[START OF Record extracts]
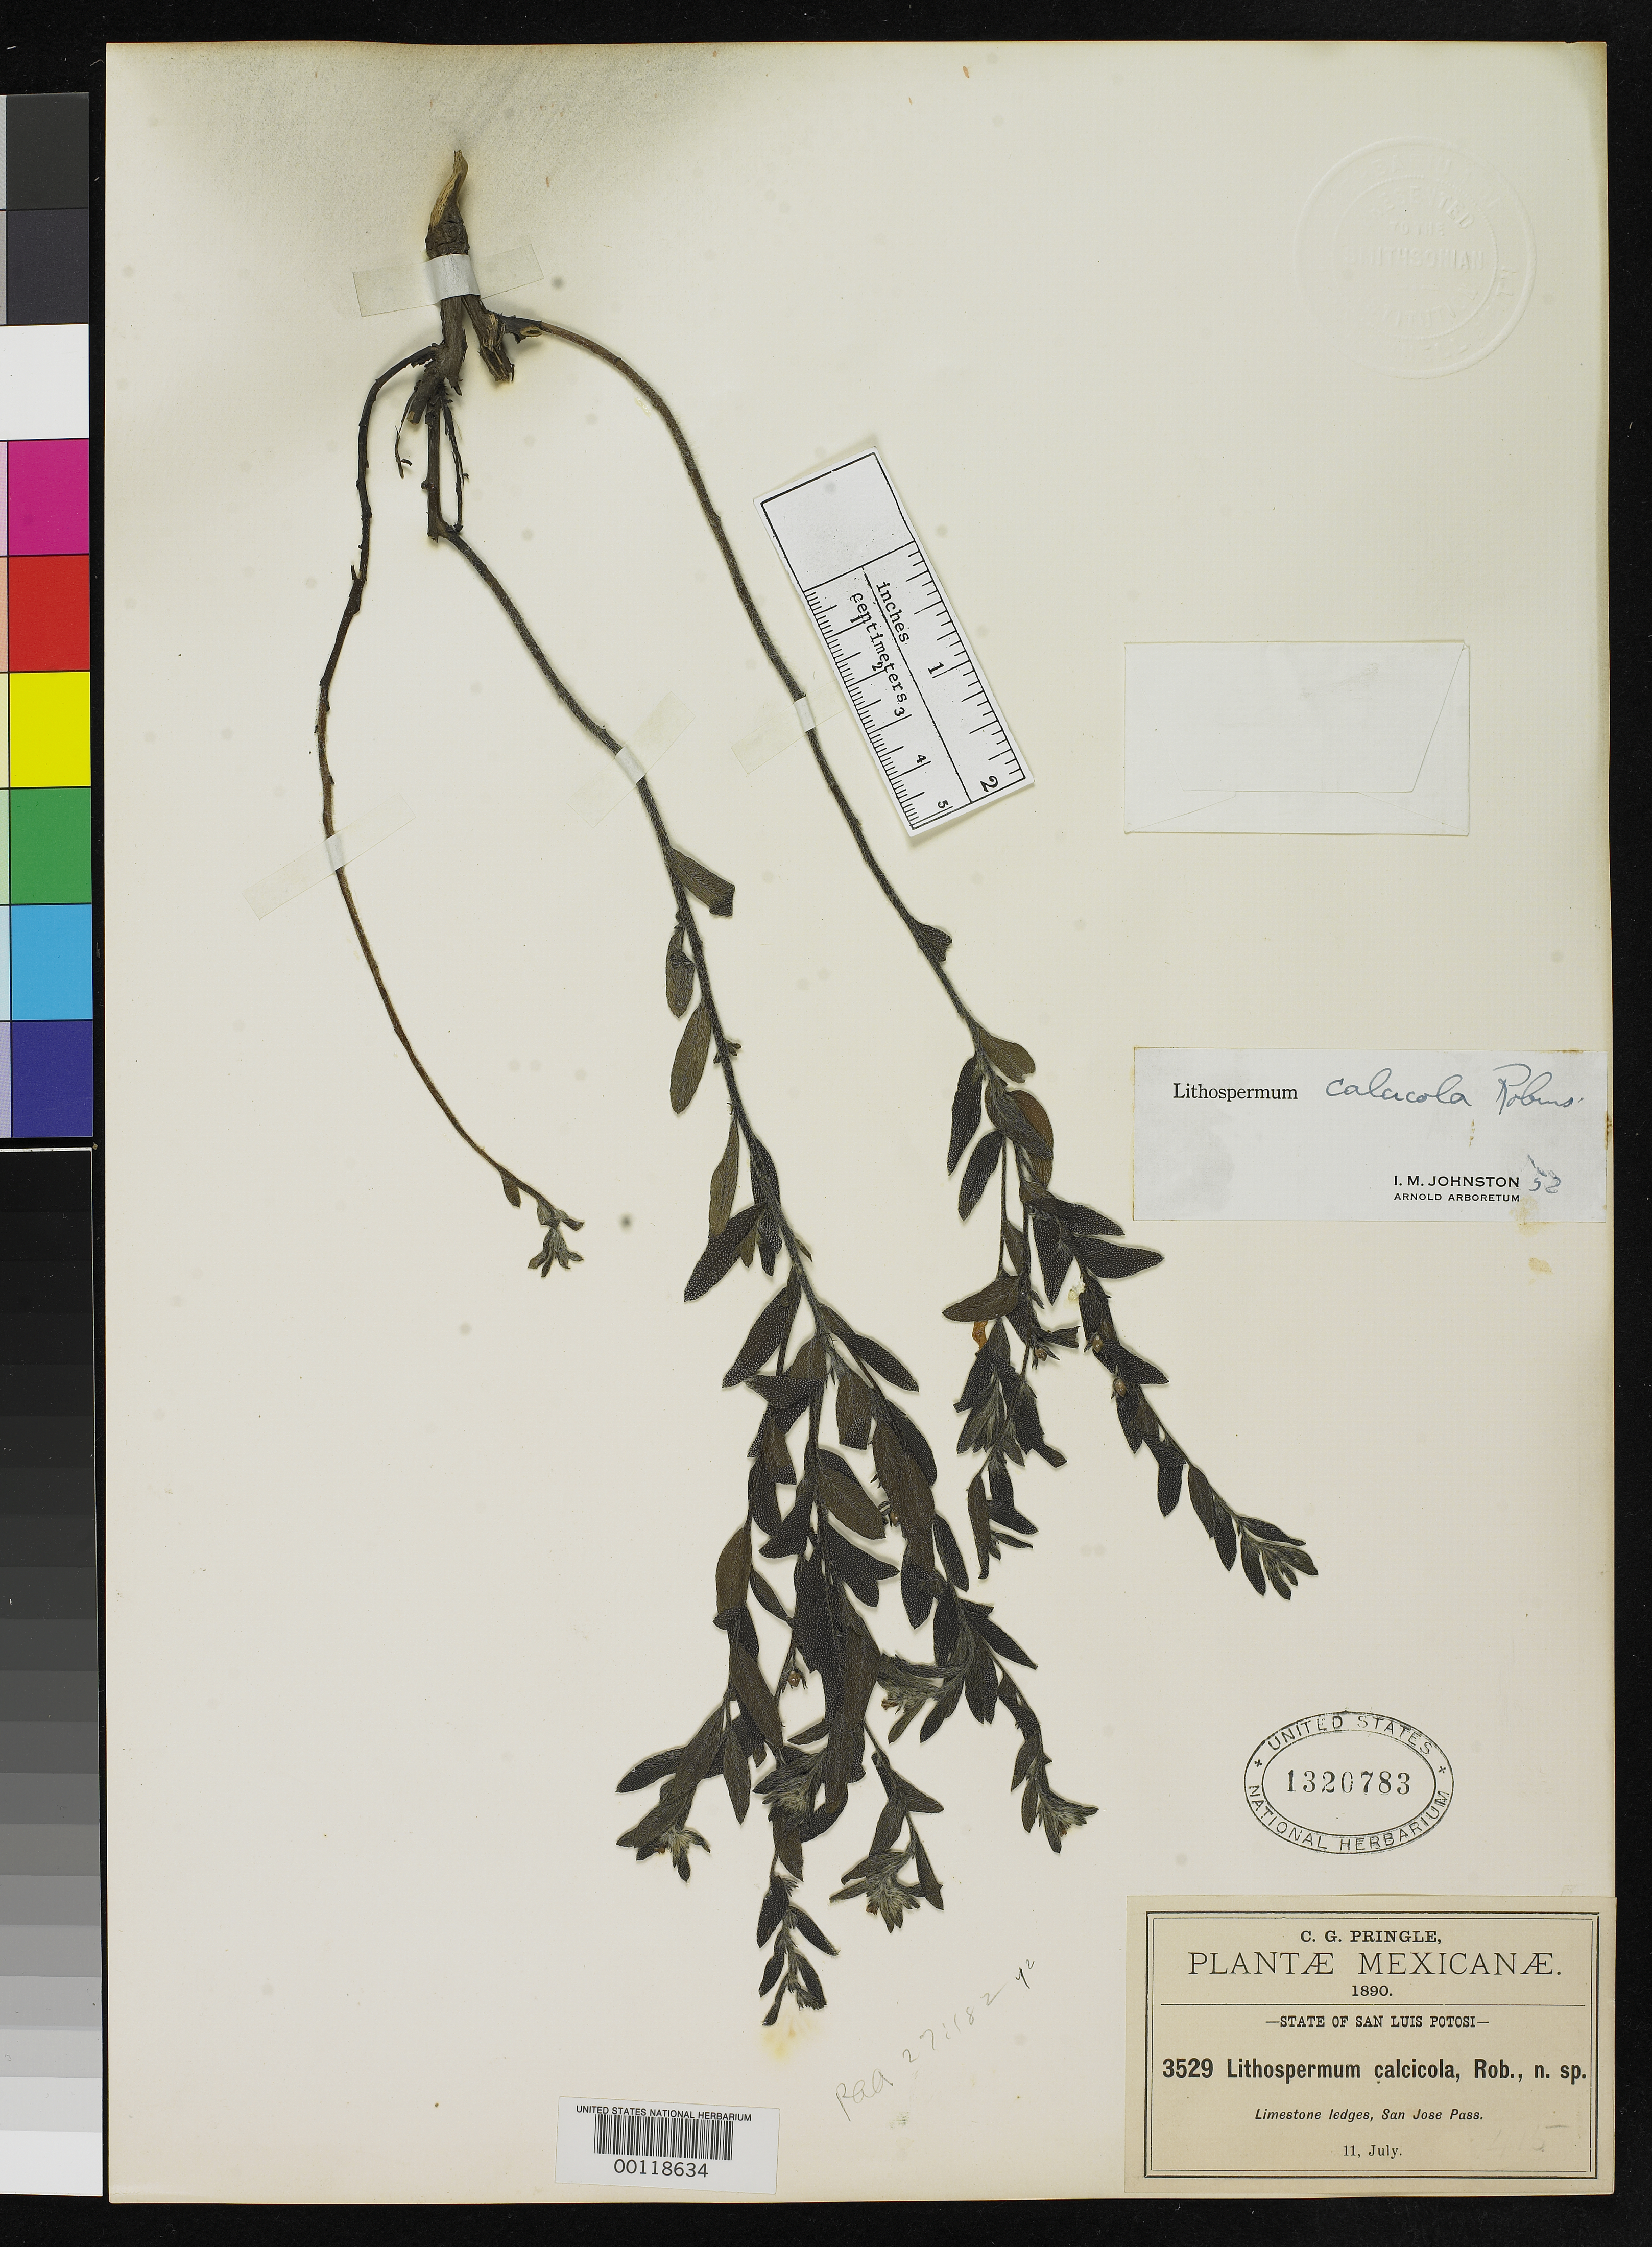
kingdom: Plantae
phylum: Tracheophyta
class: Magnoliopsida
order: Boraginales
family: Boraginaceae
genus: Lithospermum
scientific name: Lithospermum calcicola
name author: B.L. Rob.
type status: Isotype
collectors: C. G. Pringle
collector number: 3529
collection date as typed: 11 Jul 1890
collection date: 1890-07-11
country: Mexico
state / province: San Luis Potosi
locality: San Jose Pass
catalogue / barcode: US 1320783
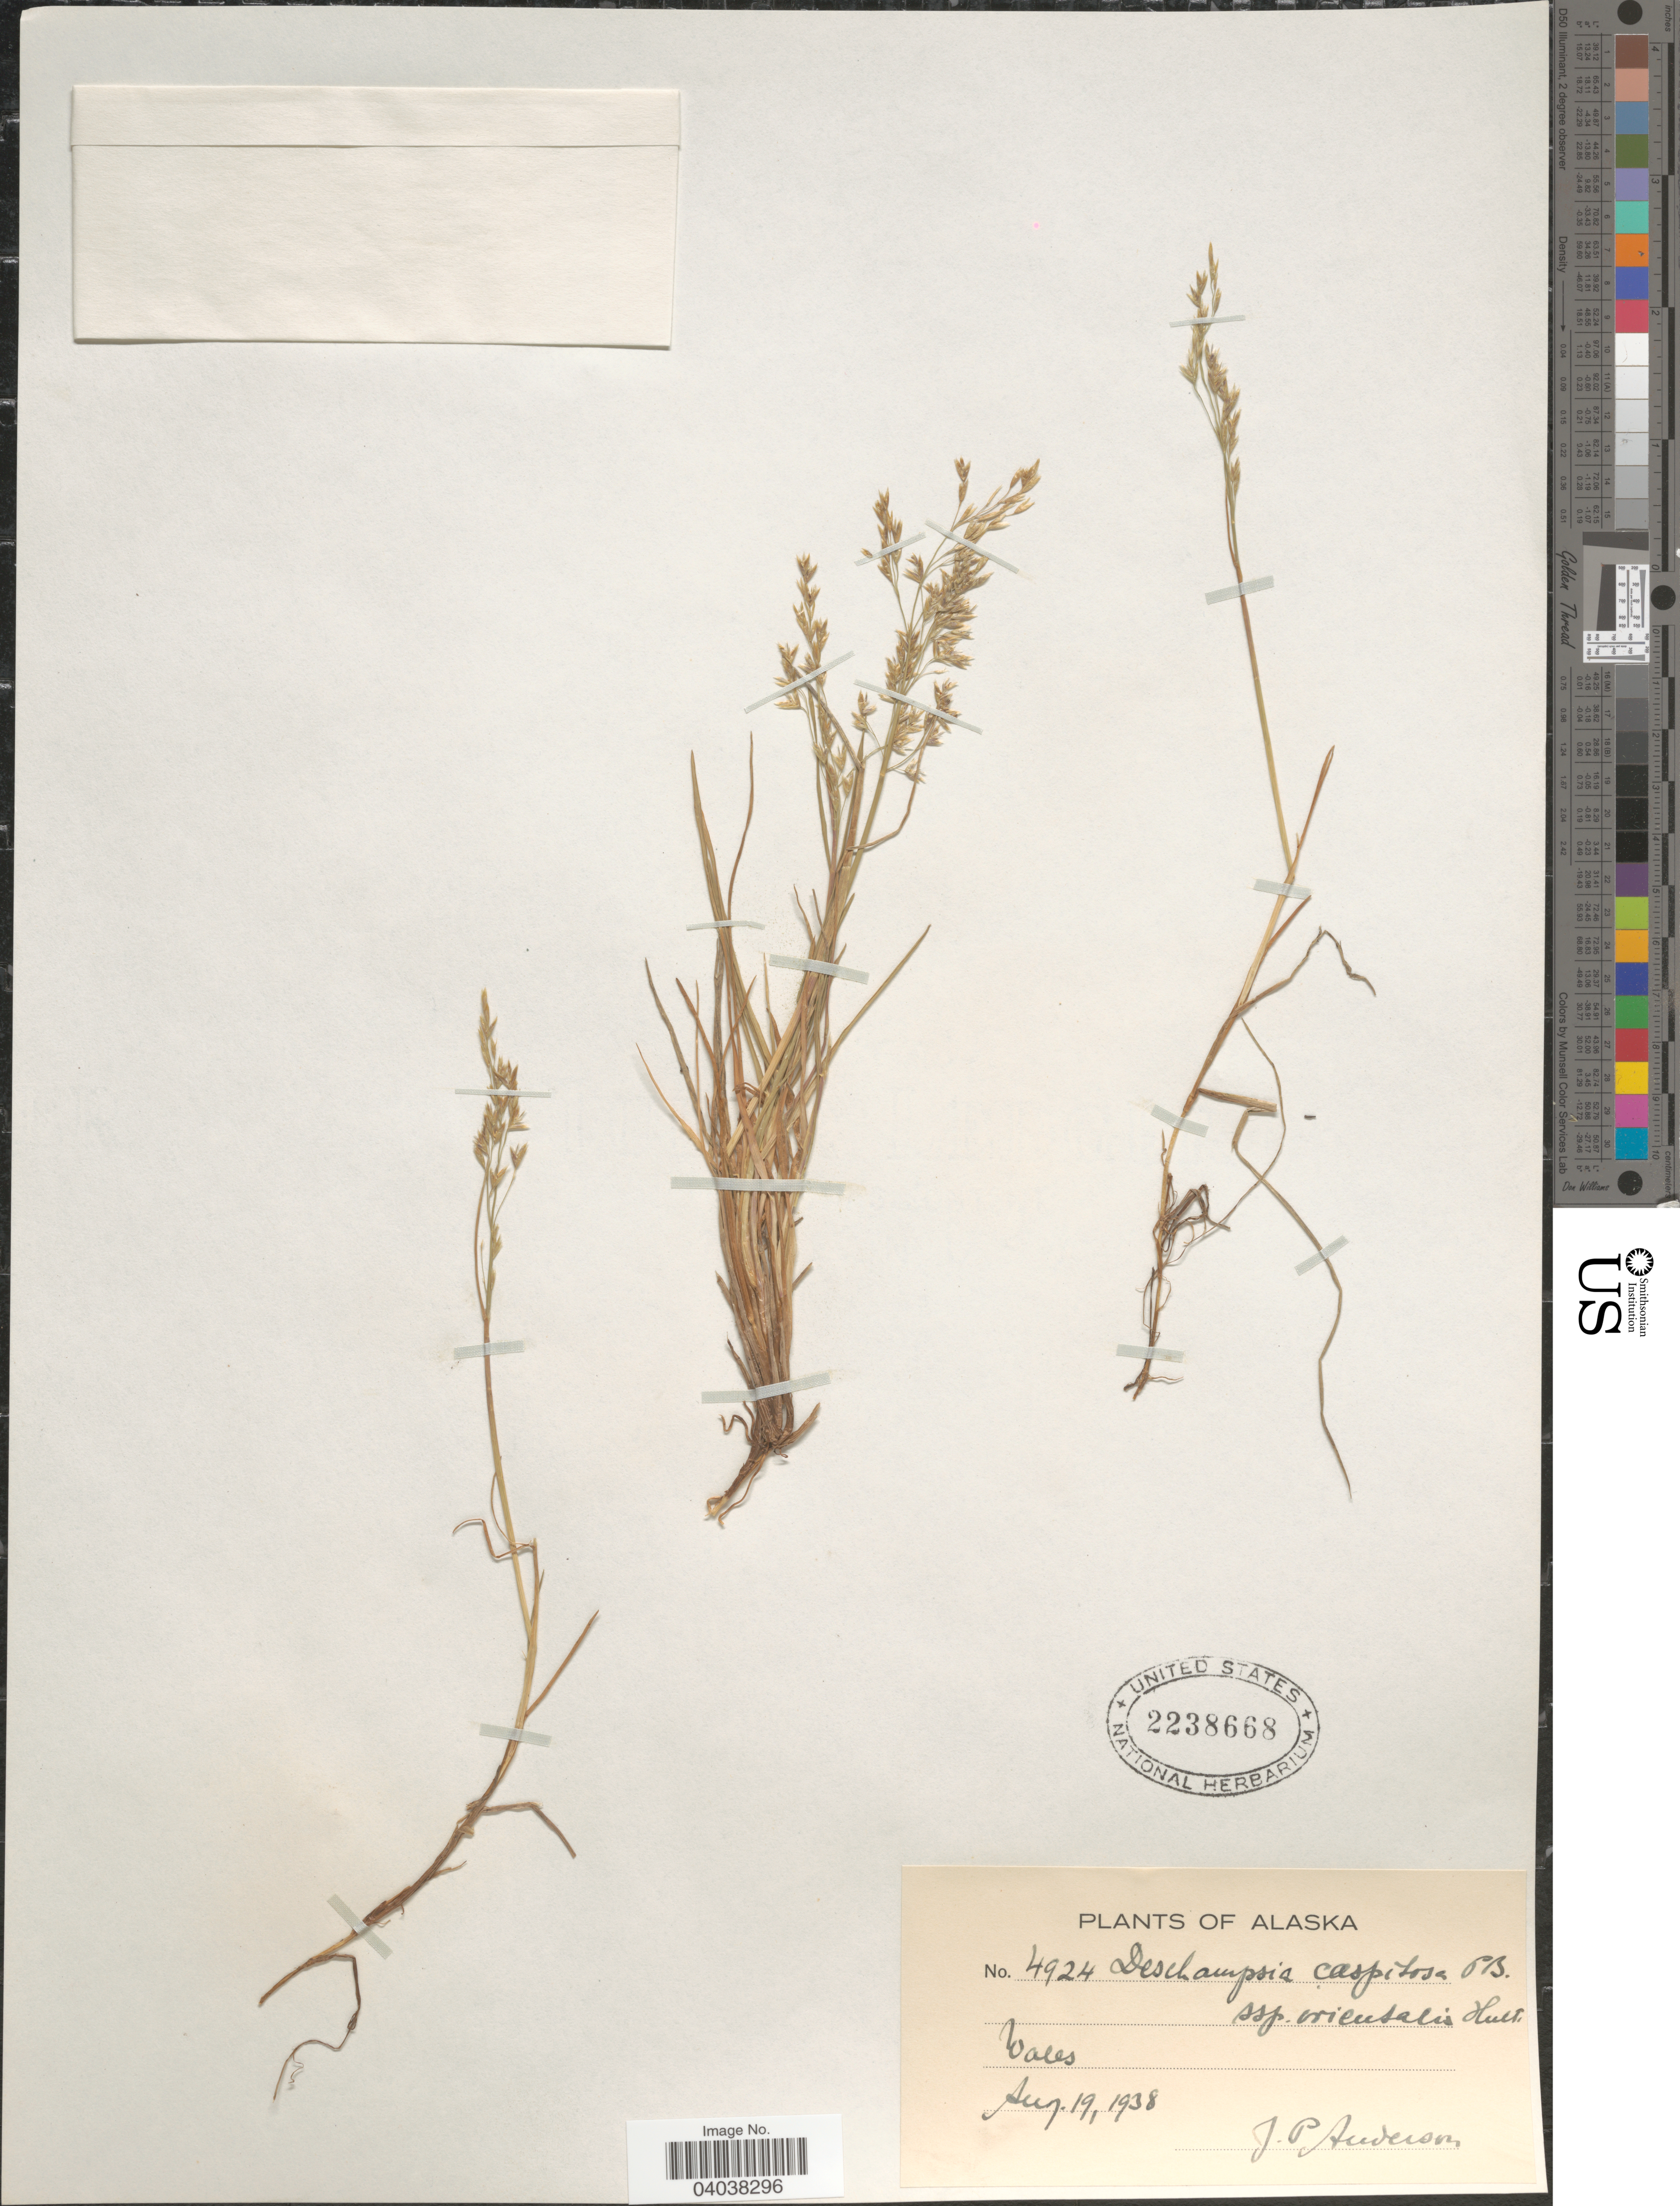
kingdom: Plantae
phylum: Tracheophyta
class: Liliopsida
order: Poales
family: Poaceae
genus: Deschampsia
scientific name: Deschampsia cespitosa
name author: (L.) P. Beauv.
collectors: J. P. Anderson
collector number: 4924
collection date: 1938-08-19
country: United States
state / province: Alaska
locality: Wales.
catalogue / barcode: US 2238668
[END OF Record extracts]
Directions: Rewrite every line of the entries above with "locality" swapped for "place" and everything else unchanged, leaving out the pictures.

Completed exercise:
kingdom: Plantae
phylum: Tracheophyta
class: Magnoliopsida
order: Boraginales
family: Boraginaceae
genus: Lithospermum
scientific name: Lithospermum calcicola
name author: B.L. Rob.
type status: Isotype
collectors: C. G. Pringle
collector number: 3529
collection date as typed: 11 Jul 1890
collection date: 1890-07-11
country: Mexico
state / province: San Luis Potosi
place: San Jose Pass
catalogue / barcode: US 1320783
kingdom: Plantae
phylum: Tracheophyta
class: Liliopsida
order: Poales
family: Poaceae
genus: Deschampsia
scientific name: Deschampsia cespitosa
name author: (L.) P. Beauv.
collectors: J. P. Anderson
collector number: 4924
collection date: 1938-08-19
country: United States
state / province: Alaska
place: Wales.
catalogue / barcode: US 2238668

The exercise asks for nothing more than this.